Worried you’ve got rose rosette disease in your nursery? The first thing you need to do is figure out if what you have is really rose rosette disease. The best course of action is to submit it to a plant diagnostic lab for confirmation.

“It’s very easy to confuse because herbicide overuse can cause symptoms similar to rose rosette disease,” Bischoff says. “That is why a thorough diagnostic from someone who is really skilled and has the right background and tools is so important.”

Finding a laboratory willing to take the necessary steps to reliably diagnose the issue can be difficult, but Oklahoma State University’s Plant Disease and Insect Diagnostic Lab is accepting in-state and out-of-state samples. The lab’s plant pathology diagnostician, Jen Olson, has significant experience working with RRD and is a reliable resource on the issue.

To send a sample, snip off two or three symptomatic canes/leaves and place them inside two plastic bags (double bagged). Symptomatic leaves are the preferred tissue for testing. Mail everything to the address on the form, found at this link: http://entoplp.okstate.edu/pddl/pdidl-form.pdf

The cost is $35 per sample. Checks should be written to Oklahoma State University and be included along with the sample. Reports are sent directly back to the submitter, preferably by emailed PDF.
 

Prevention

Because R. multiflora is the most prevalent host for the disease, all R. multiflora plants should be eliminated from fields within a 100-meter radius of rose nurseries and gardens. This is important because contaminated mites are easily blown from wooded or forest edges where the diseased plants may reside to nearby nursery plants.

Conard-Pyle/Star Roses’ Growers Manual suggests using a combination of mechanical and chemical methods to eliminate R. multiflora. Frequent, repeated cutting or mowing at a rate of three to six times per growing season, for two to four years, and repeated applications of systemic herbicides to freshly-cut stumps or regrowth.

Rose rosette is particularly challenging because of the multiple components involved with the disease.

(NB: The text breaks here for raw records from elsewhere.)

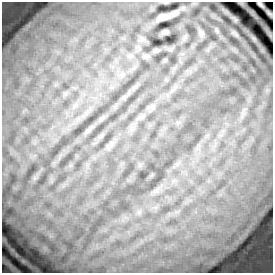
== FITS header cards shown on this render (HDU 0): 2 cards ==
NAXIS1  =                  271 / length of data axis 1
NAXIS2  =                  271 / length of data axis 2

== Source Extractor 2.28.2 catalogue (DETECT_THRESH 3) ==
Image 271 x 271 px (HDU 0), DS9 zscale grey, 1 PNG px = 1 image px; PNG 275 x 275 px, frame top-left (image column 1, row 271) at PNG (2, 2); no overlay
Background 0.504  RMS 0.13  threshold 0.398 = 3 sigma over >= 5 px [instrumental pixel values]
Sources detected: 4; all 4 listed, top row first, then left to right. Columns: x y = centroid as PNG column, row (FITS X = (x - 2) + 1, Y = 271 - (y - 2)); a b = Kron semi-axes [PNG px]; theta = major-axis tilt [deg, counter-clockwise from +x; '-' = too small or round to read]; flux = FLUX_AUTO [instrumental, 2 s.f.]
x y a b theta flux
260 4 7 3 -43 17
167 16 20 5 18 92
166 31 7 5 0 16
201 33 8 4 -37 19
At the frame edge (FLAGS 8, measured only in part): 1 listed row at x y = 260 4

“You have an invasive plant species, a mite that vectors the pathogen, and then the virus itself,” Bischoff says. “It is a really dynamic situation and one you don’t encounter very often when trying to manage pests and pathogens. It’s a unique challenge, which makes it difficult in some respects but it opens the opportunity for different management strategies to be effective.”

Plant diseases are often perceived as difficult because of one particular tricky issue. A disease spreads quickly, or perhaps it is maintained in the soil for a long period. But rose rosette’s multiple components allow for multiple tactics to combat the disease.

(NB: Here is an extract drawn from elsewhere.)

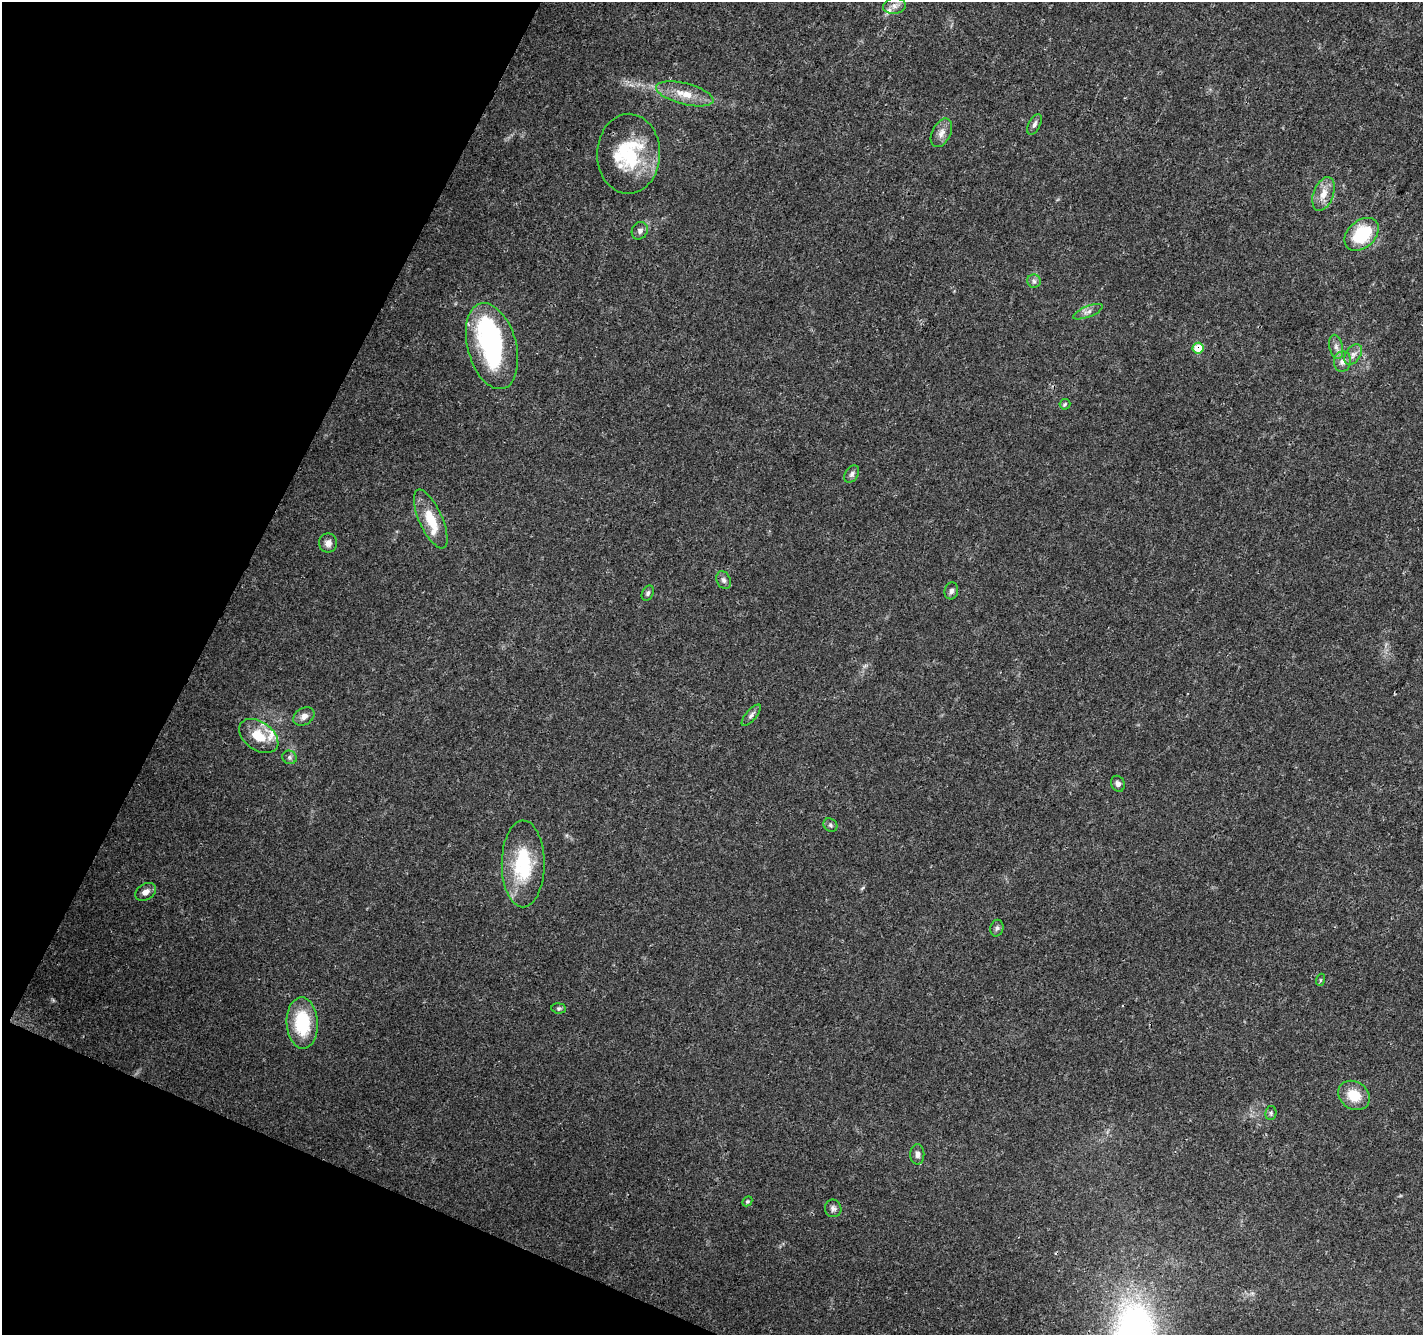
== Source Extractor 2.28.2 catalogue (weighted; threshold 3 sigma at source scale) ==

“If you control the mite, you control the spread,” Bischoff says. “If you figure out a way to disarm the disease, then you’ve covered it. If you somehow eradicate multiflora rose from your environment, chances are you won’t encounter the disease. There are multiple avenues we can take to tackle this. In that respect it’s promising for the long term sustainability of roses. We’re going to figure this out. There will be a path to figure it out. We just need to find the most effective path.”

Bischoff says there are researchers working to find that path. One research group has submitted a pre-proposal for a Specialty Crops Research Initiative grant, hoping to receive funding to tackle some of the work. Joseph Albano, research programs director for the Horticultural Research Institute is on the advisory committee for the group, which is led by David Byrne, professor and Basye Endowed Chair in Rose Genetics at Texas A&M University’s Department of Horticultural Sciences.

“What those researchers could end up finding is that the best way is a multi-pronged attack, or a way to slowly chip away at three components, or maybe they find a silver bullet to deal with one issue and take care of (the disease) that way. That is the most promising aspect of this pest-pathogen complex,” Bischoff says.